Mais, chère Madame, il y a une si grande majorité de vos concitoyens qui présentent ces types insignifiants. Quatre-vingt pour cent parmi les Britanniques adultes comptés au dernier recensement ne sont ni extraordinairement niais ni extraordinairement méchants ni extraordinairement sages. Leurs yeux n’accusent pas de profondeur, le sentiment n’y met aucune limpidité, le bon mot à venir aucun scintillement. Nul d’entre eux n’a probablement raconté quelque évasions palpitante, quelque aventure terrifiante; leurs cerveaux ne sont point fécondés par le génie, et leurs passions n’ont pas fait
éruption comme un volcan. Ce sont seulement des hommes à conversation plus ou moins stérile et
décousue. Cependant ces gens bien ordinaires, beaucoup d’entre eux du moins, ont une conscience
et ont obéi à la sublime impulsion de quelques devoirs pénibles à remplir. Ils ont leur tristesse et leur joie ; leurs cœurs se sont élancés peut-être vers leur premier-né, il se peut qu’ils aient gémit sur
une mort violente. Bien plus, n’y a-t-il pas de l’éloquence dans leur insignifiance même, par la comparaison que nous faisons de leur obscur et étroite existence avec les possibilités glorieuses de
cette nature humaine dont il participe ? »George ELIOT, Les Tribulations du révérend Amos Barton (1857), traduction de François d’Albert-Durade, Editions sillages, pp.85-86
6 commentaires
nathalie · 4 août 2025 à 16 h 27 min
Oh je ne l’ai pas lu celui-là ! C’est une romancière que j’aime beaucoup, brillante, ambitieuse et très douée. Je vais me mettre en quête de ce titre. Tout ce que tu dis de son traitement des personnages me semble très juste.
Cléanthe · 4 août 2025 à 21 h 48 min
Les éditions sillage, qui font un magnifique travail de réédition, ont eu la fière idée de le rendre de nouveau disponible.
keisha · 4 août 2025 à 17 h 06 min
Oh mais j’ai sur mes étagères ces Scènes de la vie du clergé, lues il y a près de 30 ans. N’est ce pas, l’auteure est formidablement douée?
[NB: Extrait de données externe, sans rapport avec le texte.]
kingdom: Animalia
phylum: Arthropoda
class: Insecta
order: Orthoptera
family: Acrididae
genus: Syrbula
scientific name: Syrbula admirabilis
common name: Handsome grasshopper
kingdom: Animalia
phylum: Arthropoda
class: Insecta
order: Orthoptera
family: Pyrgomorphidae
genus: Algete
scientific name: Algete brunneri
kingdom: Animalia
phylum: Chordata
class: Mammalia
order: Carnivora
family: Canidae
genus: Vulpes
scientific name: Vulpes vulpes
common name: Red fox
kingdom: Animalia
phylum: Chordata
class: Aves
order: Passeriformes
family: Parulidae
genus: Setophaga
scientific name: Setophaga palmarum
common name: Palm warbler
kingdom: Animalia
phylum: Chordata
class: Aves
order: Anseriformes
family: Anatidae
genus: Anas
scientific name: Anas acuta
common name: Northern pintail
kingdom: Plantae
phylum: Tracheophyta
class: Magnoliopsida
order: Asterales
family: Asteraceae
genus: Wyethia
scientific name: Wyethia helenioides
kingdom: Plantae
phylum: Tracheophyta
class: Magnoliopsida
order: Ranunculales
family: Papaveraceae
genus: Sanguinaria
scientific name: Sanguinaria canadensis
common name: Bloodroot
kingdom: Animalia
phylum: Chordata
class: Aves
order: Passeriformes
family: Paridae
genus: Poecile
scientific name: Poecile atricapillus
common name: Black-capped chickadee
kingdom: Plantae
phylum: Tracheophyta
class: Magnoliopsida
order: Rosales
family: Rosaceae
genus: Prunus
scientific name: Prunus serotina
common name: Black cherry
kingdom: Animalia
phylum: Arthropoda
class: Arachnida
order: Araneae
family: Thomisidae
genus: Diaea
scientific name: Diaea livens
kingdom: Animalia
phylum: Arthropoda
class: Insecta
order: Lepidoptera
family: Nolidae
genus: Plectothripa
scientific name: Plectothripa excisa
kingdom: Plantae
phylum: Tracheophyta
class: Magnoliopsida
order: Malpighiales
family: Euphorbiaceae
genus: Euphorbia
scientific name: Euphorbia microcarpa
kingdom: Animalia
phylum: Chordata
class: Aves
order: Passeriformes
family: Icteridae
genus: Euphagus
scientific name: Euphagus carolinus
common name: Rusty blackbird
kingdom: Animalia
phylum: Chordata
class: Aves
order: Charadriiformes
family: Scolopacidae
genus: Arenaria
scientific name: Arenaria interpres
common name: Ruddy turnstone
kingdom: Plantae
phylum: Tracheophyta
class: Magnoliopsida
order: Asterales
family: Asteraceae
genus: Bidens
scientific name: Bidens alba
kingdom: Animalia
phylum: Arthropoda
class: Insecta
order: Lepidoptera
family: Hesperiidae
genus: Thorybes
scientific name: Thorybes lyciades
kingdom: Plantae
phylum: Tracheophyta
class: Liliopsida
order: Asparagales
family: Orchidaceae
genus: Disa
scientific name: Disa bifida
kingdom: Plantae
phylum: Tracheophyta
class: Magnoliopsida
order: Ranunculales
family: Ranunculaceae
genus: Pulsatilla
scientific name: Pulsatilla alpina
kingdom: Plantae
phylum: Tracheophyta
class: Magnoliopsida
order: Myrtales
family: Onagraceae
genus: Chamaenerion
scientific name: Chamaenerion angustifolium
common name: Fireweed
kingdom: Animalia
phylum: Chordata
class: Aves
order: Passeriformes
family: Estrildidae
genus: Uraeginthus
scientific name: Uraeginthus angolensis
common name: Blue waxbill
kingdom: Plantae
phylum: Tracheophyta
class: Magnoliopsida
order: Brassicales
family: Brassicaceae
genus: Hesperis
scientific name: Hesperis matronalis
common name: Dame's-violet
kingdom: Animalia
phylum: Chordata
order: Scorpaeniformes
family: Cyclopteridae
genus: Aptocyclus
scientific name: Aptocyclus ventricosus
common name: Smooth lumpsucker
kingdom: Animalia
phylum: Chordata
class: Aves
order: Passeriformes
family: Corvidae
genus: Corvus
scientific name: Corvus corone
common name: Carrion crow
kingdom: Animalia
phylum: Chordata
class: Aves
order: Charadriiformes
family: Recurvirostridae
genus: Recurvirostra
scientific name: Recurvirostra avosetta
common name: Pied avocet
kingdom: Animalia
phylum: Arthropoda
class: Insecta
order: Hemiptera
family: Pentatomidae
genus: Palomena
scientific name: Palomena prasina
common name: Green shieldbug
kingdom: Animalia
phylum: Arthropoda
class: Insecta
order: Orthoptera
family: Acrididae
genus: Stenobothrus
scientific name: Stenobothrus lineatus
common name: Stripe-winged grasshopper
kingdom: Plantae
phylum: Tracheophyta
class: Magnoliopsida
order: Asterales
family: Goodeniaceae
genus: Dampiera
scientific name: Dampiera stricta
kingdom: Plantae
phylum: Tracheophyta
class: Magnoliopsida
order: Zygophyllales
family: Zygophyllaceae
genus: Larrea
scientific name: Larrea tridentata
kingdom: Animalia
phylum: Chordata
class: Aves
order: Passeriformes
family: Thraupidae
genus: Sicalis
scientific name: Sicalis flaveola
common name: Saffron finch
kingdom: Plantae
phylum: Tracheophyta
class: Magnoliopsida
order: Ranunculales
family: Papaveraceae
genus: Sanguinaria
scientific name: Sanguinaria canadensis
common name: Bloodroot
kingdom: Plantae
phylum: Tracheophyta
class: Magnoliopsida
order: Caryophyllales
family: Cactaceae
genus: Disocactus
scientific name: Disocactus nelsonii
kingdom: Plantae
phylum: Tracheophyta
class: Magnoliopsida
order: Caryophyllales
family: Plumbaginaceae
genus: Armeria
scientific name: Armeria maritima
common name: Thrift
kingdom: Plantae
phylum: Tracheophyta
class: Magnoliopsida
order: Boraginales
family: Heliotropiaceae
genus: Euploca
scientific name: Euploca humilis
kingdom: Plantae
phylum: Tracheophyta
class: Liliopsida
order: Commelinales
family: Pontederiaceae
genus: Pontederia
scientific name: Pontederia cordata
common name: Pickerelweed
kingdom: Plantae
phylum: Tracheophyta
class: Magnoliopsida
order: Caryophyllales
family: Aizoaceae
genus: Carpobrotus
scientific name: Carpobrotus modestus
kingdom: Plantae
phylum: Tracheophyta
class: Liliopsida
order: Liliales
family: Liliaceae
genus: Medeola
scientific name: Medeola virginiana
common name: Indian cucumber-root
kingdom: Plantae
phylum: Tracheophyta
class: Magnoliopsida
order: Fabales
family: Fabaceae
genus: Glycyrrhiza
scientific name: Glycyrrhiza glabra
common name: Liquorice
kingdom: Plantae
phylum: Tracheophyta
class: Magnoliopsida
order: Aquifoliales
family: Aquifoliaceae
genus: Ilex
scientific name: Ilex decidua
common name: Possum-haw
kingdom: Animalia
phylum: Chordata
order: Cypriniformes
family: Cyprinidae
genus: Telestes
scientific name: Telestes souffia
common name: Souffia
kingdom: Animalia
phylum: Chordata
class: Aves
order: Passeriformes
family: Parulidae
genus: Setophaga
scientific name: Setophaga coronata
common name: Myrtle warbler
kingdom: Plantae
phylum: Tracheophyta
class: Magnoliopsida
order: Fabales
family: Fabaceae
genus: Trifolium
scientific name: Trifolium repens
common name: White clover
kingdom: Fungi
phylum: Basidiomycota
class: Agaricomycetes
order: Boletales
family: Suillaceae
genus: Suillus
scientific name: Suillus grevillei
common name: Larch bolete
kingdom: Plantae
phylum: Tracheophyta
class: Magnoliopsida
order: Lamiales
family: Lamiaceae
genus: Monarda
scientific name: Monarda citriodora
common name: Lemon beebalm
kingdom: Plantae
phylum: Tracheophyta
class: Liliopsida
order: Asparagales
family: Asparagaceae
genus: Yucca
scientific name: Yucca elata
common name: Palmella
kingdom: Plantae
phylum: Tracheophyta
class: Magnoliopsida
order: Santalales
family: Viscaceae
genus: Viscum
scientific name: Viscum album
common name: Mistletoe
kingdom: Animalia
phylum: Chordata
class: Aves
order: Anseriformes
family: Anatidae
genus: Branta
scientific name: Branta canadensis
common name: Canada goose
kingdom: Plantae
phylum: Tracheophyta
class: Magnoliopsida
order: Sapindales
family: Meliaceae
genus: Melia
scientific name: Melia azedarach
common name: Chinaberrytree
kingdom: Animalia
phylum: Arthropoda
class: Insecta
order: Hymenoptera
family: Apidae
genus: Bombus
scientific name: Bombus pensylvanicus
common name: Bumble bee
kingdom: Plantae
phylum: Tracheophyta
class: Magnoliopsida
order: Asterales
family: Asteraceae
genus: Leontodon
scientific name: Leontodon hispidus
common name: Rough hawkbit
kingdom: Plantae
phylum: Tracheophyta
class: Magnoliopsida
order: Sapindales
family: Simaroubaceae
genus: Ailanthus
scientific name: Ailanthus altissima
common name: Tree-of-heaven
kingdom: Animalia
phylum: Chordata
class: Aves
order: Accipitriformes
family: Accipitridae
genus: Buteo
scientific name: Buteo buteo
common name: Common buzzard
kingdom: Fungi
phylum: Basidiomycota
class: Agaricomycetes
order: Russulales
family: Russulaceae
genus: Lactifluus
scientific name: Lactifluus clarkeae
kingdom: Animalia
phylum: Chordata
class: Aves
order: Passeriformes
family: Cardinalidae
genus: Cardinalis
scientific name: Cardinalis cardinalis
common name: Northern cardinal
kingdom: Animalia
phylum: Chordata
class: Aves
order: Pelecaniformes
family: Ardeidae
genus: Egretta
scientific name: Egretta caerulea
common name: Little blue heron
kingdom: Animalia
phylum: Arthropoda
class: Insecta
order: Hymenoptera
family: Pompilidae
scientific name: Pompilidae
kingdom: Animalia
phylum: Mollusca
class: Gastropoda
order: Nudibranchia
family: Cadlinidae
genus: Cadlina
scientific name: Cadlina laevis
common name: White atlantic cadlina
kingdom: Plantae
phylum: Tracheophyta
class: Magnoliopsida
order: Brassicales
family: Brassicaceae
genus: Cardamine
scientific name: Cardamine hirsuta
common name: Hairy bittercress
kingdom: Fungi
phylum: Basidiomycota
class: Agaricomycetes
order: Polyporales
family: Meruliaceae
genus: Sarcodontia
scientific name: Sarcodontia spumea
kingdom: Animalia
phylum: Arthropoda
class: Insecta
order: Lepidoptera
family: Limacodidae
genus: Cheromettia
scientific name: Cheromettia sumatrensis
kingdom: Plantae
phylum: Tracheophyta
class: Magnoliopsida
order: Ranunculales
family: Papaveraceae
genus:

Cléanthe · 4 août 2025 à 21 h 49 min
Pour moi, elle occupe le sommet du roman anglais du 19e siècle. Avec Thomas Hardy, peut-être.
Aifelle · 5 août 2025 à 6 h 09 min
Je n’ai jamais lu cette autrice, je sais que c’est une lacune .. cette histoire pourrait me plaire, je note.
Athalie · 5 août 2025 à 7 h 47 min
Je suis en train de découvrir cette autrice en audiolisant Middlemarch … Je me régale ! Il y a tout ce que tu dis dedans . Je me demande vraiment pourquoi je n’ai pas lu cette autrice avant !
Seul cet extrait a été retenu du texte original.